■ WORK ORDER ■
Transcribe the records below from the first line to the line that includes "7: (407, 64)", inclusive, and omit the pictures.

■ EXTRACTED RECORDS ■
────────────────────────────────────────

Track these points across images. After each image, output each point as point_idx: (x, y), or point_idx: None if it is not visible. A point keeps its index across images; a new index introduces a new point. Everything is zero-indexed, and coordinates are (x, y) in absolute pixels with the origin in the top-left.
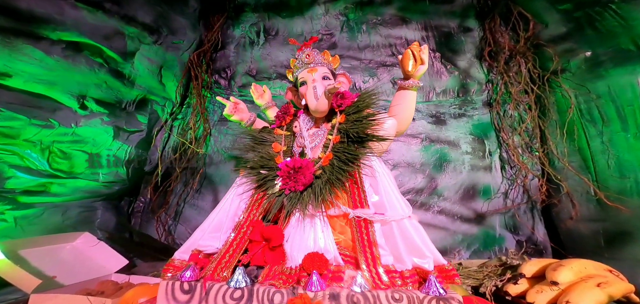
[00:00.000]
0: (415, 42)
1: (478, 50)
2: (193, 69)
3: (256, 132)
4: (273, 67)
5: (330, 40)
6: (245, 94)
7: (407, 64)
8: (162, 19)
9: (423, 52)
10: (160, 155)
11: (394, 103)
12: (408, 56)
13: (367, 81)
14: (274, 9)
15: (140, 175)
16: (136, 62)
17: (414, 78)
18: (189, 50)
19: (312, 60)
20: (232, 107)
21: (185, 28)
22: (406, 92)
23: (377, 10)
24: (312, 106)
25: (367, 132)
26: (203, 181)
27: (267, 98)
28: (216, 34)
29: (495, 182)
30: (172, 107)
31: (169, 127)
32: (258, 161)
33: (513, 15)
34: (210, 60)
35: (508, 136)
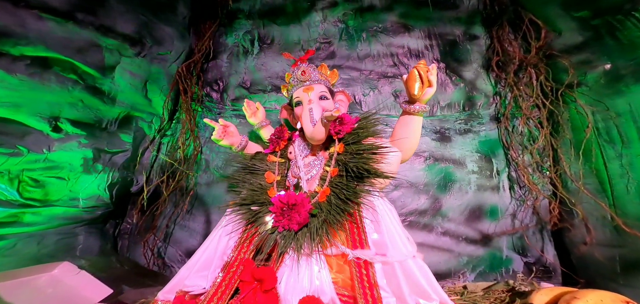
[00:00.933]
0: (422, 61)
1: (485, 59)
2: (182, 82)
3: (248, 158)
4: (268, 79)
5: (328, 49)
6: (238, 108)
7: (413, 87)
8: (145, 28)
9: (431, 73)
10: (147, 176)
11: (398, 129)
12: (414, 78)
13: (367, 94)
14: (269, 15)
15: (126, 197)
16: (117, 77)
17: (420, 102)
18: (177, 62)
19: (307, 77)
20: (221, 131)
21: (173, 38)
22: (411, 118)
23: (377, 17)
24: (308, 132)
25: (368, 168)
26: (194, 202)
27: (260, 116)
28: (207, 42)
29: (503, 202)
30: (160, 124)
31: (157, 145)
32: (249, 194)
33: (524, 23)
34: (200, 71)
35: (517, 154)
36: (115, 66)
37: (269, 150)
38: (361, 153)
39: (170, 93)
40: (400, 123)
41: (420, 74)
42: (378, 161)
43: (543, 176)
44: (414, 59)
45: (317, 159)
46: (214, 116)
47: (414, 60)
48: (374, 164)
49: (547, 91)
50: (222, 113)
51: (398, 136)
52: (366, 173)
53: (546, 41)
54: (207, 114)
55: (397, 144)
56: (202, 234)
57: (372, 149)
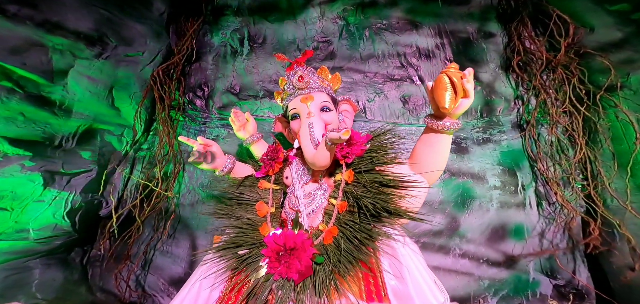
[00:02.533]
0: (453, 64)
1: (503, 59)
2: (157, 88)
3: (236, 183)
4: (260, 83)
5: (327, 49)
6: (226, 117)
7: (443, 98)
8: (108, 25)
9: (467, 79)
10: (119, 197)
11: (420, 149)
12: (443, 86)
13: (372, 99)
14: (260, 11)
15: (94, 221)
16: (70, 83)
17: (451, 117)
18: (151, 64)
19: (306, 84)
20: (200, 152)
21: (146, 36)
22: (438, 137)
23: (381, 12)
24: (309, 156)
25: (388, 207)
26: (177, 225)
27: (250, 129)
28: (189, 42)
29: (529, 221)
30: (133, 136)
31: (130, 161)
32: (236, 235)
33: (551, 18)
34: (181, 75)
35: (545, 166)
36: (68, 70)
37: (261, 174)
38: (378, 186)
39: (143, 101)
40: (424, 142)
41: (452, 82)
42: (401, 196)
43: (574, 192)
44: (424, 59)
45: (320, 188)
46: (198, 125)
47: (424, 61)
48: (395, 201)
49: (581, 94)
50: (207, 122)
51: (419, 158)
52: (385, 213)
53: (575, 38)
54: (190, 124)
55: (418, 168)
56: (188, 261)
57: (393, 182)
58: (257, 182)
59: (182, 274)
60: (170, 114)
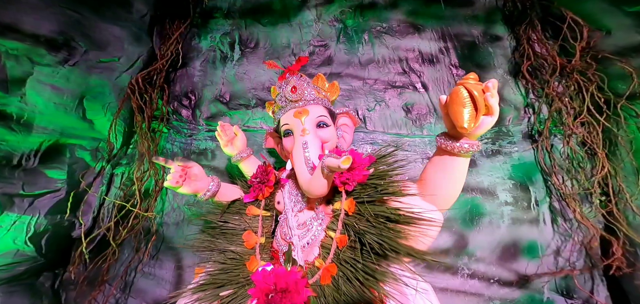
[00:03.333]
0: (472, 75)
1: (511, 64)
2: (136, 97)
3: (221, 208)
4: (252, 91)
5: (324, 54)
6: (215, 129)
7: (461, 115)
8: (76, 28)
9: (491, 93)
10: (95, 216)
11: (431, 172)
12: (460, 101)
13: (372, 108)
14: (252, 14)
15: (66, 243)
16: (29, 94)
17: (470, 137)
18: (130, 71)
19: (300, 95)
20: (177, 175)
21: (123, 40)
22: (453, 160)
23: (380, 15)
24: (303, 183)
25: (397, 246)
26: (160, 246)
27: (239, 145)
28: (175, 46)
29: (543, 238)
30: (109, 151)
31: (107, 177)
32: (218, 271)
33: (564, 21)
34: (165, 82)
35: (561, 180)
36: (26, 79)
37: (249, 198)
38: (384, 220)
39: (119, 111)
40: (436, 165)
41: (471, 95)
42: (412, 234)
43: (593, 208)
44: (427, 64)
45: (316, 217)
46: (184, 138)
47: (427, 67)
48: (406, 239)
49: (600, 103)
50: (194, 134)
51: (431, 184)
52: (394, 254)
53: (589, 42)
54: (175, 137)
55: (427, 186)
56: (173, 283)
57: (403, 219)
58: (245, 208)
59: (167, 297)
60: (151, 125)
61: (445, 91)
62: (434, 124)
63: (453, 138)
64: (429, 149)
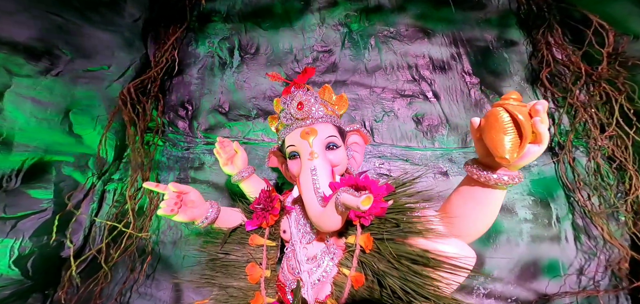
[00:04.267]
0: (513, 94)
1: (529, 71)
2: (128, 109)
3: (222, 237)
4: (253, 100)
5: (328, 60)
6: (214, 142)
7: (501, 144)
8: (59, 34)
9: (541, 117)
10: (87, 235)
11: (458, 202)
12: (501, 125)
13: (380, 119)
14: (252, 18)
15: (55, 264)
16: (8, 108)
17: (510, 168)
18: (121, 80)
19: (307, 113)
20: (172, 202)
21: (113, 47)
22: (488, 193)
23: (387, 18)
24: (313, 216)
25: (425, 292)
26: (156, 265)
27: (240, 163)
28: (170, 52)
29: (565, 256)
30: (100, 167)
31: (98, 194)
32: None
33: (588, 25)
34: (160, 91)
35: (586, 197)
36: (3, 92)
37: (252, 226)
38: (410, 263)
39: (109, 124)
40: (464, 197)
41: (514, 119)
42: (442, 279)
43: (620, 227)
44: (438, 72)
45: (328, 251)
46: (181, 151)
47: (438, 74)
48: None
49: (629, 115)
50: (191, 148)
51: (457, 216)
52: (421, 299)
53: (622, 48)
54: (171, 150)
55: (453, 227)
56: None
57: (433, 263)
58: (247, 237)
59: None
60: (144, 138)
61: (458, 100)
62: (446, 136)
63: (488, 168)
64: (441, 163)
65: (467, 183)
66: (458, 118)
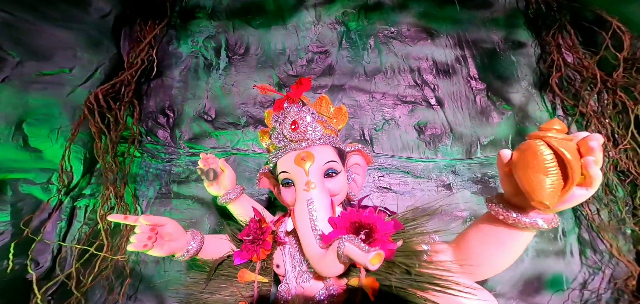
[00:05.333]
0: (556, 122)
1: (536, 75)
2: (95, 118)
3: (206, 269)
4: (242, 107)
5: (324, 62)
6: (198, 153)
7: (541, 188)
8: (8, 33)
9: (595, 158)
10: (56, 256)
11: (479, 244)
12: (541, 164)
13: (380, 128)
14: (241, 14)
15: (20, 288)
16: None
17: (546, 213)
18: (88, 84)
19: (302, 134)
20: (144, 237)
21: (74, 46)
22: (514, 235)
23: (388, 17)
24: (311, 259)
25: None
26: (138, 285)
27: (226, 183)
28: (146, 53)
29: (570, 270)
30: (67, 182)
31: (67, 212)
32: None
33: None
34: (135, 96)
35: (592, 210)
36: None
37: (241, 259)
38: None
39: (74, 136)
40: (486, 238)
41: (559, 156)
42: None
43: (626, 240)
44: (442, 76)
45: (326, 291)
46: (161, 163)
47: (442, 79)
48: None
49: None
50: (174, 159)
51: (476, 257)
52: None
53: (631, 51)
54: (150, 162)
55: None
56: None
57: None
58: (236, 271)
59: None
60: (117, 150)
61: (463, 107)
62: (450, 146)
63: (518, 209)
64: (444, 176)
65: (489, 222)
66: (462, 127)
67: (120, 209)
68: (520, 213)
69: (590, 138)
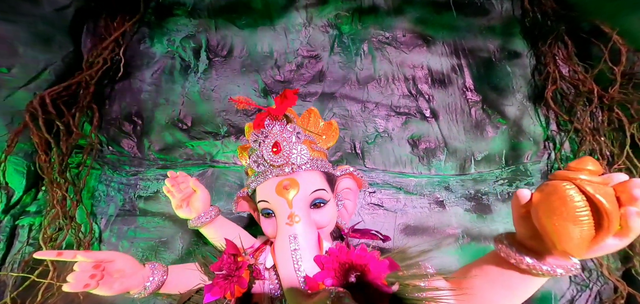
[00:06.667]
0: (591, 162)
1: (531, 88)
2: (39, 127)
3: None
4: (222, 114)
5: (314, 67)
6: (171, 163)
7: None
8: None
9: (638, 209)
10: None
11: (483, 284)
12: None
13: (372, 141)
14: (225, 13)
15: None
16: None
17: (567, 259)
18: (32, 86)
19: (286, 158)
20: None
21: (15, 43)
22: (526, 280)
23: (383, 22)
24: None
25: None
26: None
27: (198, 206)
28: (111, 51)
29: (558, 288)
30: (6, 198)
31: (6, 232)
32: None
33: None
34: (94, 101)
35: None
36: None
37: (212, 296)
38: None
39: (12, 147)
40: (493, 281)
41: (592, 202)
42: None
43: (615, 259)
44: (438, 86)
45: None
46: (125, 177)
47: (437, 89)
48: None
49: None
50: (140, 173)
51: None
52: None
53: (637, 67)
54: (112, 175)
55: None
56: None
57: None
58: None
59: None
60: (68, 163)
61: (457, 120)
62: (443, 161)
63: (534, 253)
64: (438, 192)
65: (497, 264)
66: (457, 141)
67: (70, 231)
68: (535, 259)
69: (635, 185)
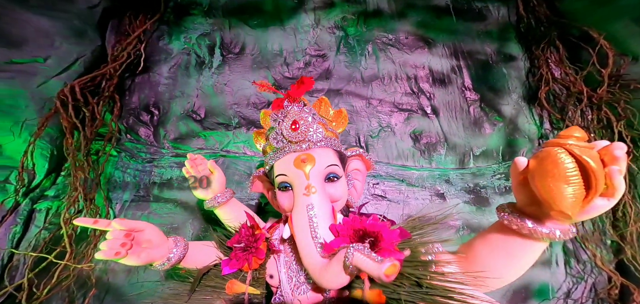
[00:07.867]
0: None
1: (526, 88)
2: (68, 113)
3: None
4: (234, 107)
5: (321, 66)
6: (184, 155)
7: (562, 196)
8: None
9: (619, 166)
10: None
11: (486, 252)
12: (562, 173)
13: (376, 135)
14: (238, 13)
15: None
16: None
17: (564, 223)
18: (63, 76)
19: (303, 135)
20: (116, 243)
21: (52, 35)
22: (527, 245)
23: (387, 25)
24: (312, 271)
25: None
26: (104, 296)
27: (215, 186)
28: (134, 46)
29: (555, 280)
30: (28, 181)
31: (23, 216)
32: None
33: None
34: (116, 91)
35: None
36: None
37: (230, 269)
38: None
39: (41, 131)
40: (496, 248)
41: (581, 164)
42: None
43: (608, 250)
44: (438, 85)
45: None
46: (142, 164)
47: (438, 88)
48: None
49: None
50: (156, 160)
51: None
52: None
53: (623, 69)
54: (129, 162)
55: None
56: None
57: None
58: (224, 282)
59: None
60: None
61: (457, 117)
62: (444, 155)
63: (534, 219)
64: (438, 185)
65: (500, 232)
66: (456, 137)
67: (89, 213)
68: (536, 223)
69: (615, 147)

────────────────────────────────────────

■ RESULT BELOW ■
Track these points across images. After each image, output each point as point_idx: (x, y), or point_idx: None if it is not visible. A point keeps its index across images; a new index introduces a new point. Everything is zero-indexed, and coordinates are (x, y) in absolute pixels with the origin in the top-left.
[00:00.000]
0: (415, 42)
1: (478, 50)
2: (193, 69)
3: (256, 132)
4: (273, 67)
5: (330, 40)
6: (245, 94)
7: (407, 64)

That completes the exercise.